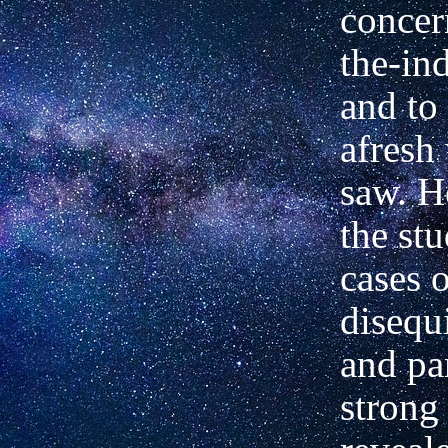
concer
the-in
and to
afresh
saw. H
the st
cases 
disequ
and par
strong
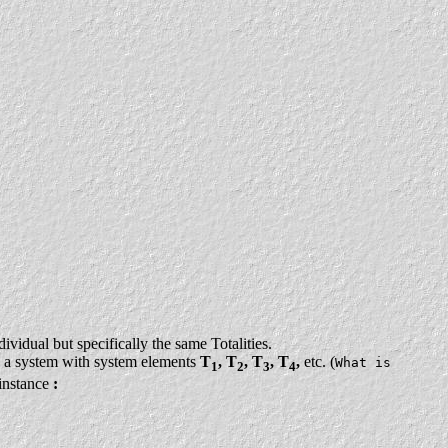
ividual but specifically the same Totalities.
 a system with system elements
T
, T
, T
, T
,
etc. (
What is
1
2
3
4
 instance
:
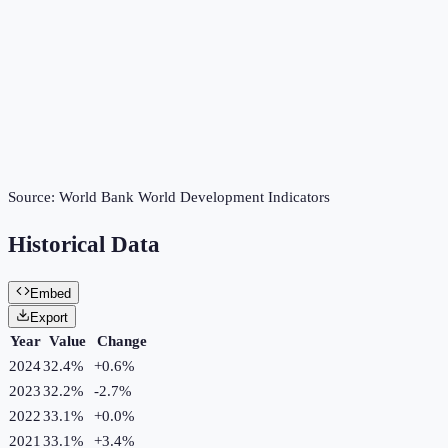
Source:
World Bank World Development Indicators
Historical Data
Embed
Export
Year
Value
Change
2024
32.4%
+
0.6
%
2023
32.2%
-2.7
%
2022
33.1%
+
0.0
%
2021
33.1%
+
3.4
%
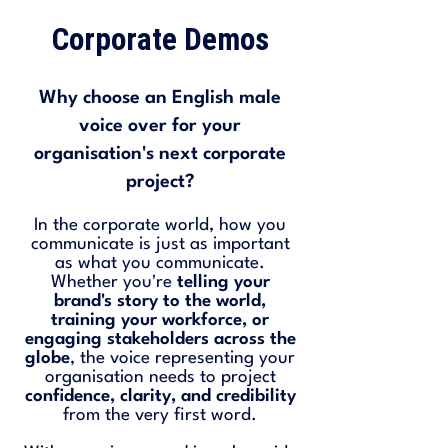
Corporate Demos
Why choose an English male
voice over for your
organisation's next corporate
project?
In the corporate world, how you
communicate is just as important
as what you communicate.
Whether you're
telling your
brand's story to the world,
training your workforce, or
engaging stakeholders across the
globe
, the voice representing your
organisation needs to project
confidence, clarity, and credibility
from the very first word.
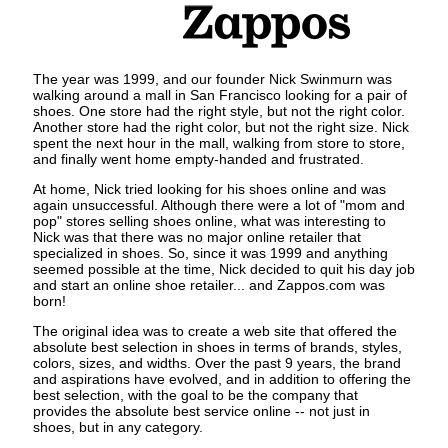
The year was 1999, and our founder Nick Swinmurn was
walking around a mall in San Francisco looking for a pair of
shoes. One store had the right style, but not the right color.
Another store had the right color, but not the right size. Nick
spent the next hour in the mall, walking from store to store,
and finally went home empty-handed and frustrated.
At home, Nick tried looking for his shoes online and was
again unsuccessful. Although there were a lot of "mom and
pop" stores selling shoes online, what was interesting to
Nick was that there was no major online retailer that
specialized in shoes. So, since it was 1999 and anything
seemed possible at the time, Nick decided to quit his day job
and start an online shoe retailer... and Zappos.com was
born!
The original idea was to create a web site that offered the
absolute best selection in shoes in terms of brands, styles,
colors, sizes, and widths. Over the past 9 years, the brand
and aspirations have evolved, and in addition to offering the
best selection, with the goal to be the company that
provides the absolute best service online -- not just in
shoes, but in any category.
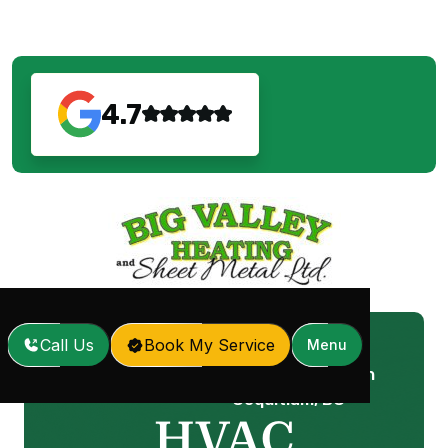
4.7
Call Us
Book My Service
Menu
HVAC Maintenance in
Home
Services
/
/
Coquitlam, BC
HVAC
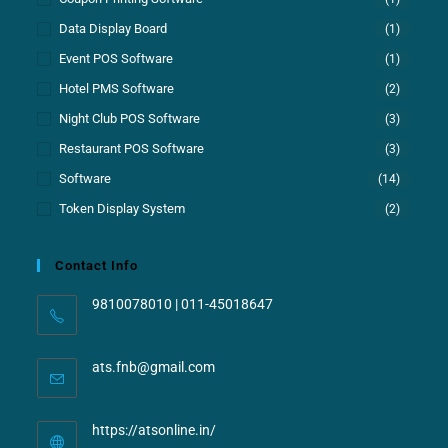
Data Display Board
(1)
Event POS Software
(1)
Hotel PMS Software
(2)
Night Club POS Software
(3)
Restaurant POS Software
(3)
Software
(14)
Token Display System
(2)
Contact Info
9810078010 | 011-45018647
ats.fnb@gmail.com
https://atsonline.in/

■ **ASSIGNMENT**:
Where the word "mall" shows up in a line of the listing, return that line.

■ **WRITTEN RESPONSE**:
walking around a mall in San Francisco looking for a pair of
spent the next hour in the mall, walking from store to store,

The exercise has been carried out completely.